Our goal is to produce a list of tile coordinates that connect m_dragStart and m_dragCurrent. We want a linear path, with an optional dogleg, i.e.:

* * * * * *
* *
* *
* *

Finally, if there is a diagonal segment, we want the tip to “rotate” as we extend the drag:

* * *
* *
*
|
v
* * *
* *
* *
|
v
* * *
* *
* *
*

The first draft of the algorithm succeeds at everything except rotating:

void Tool::updatePath()
{
// Clear output vector.
m_tiles.clear();

sf::Vector2i curr = m_dragStart;

while (curr != m_dragCurrent) {
m_tiles.push_back(curr);

// Signed deltas
const int dx = curr.x - m_dragCurr.x;
const int dy = curr.y - m_dragCurr.y;

if (abs(dx) > abs(dy)) {
curr.x -= 1 * sign(dx);
}
else {
curr.y -= 1 * sign(dy);
}

}

m_tiles.push_back(curr);
}


(The sign function simply maps negative numbers to -1, positive numbers to 1, and 0 to 0.)

This is a very simple algorithm, but it doesn’t handle the diagonals exactly the way we’d like. The “rotation” of the diagonal end is determined by what branch is run when abs(dx) == abs(dy) — here, it’s the vertical shift, and as such the diagonal always ends with a vertical shift. This causes a “wiggling” motion when dragging diagonally, as the entire diagonal segment shifts back and forth to compensate. Not ideal.
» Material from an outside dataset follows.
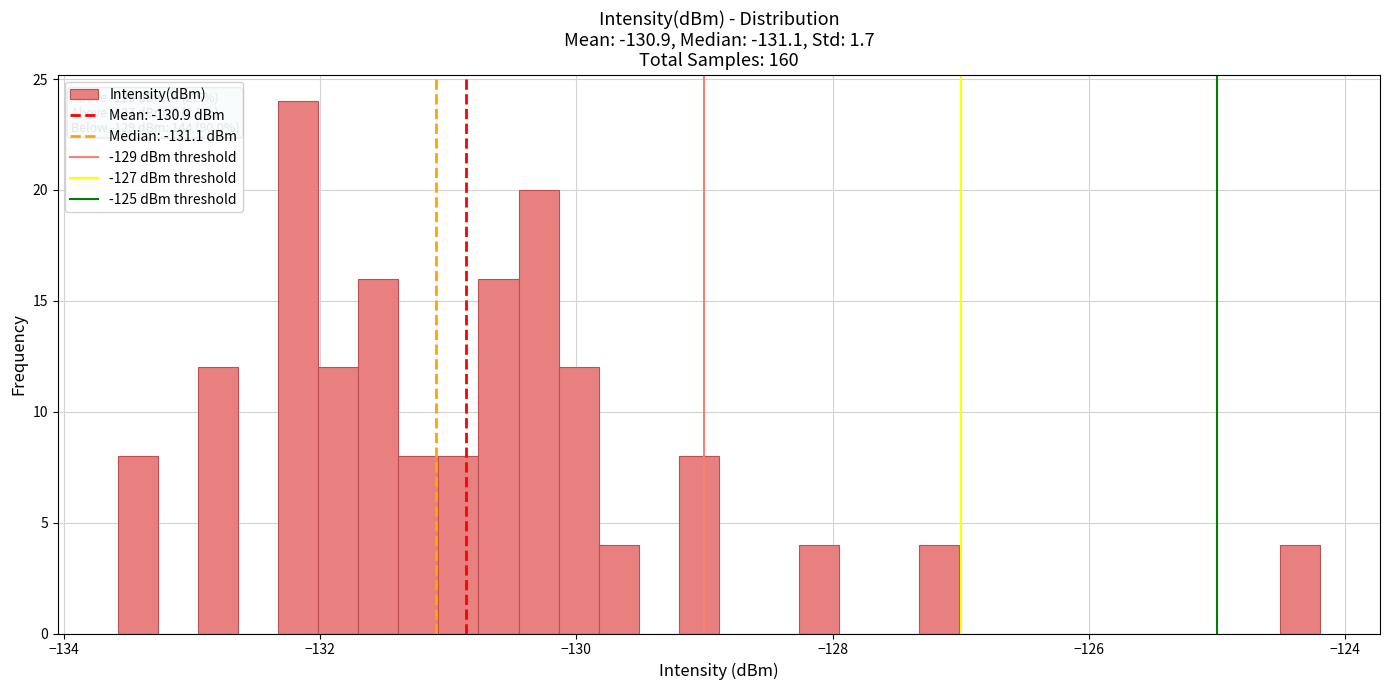

Around what value on the x-axis is the tallest bar? Give the approximate position of its centre, as read against the axis.

-132.2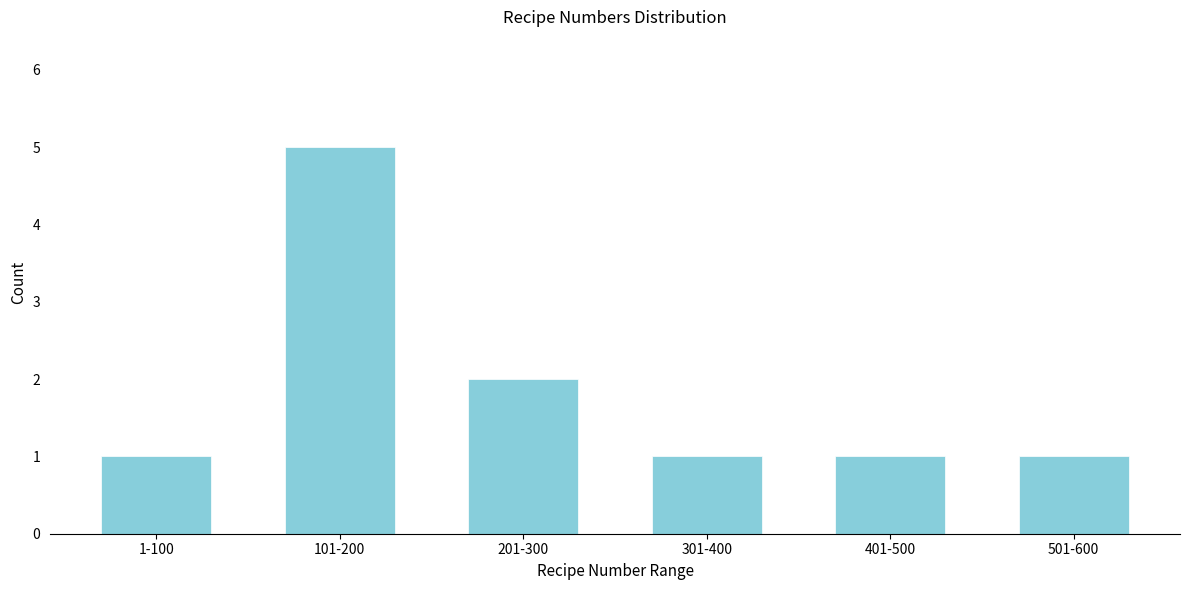

Reading right to left, what are all the values shown in this chart?

501-600=1	401-500=1	301-400=1	201-300=2	101-200=5	1-100=1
The key is that as we extend either the vertical or horizontal delta for the entire path, we want the diagonal end to switch rotations. This leads to the following:

void Tool::updatePath()
{
// Clear output vector.
m_tiles.clear();

sf::Vector2i curr = m_dragStart;

// Manhattan distance from m_dragStart to m_dragCurrent.
const int dist = abs(m_dragStart.y - m_dragCurrent.y) +
abs(m_dragStart.x - m_dragCurrent.x);
const bool odd = dist % 2 != 0;

while (curr != m_dragCurrent) {
m_tiles.push_back(curr);

// Signed deltas
const int dx = curr.x - m_dragCurr.x;
const int dy = curr.y - m_dragCurr.y;

if (abs(dx) > abs(dy)) {
curr.x -= sign(dx);
}
else if (abs(dx) < abs(dy)) {
curr.y -= sign(dy);
}
else {
if (odd) {
curr.x -= sign(dx);
}
else {
curr.y -= sign(dy);
}
}
}

m_tiles.push_back(curr);
}


In this modified version, we take the Manhattan distance between start and current tiles. Then, if this number is odd, we shift horizontally when the deltas are equivalent, and if it’s even we shift vertically. Which rotation is used for odd/even is arbitrary, it only matters that they are different. Now, as we drag along the diagonal, the rotation of the end tile changes as the mouse crosses the tile boundaries, preserving our previous path and eliminating the “wiggle”.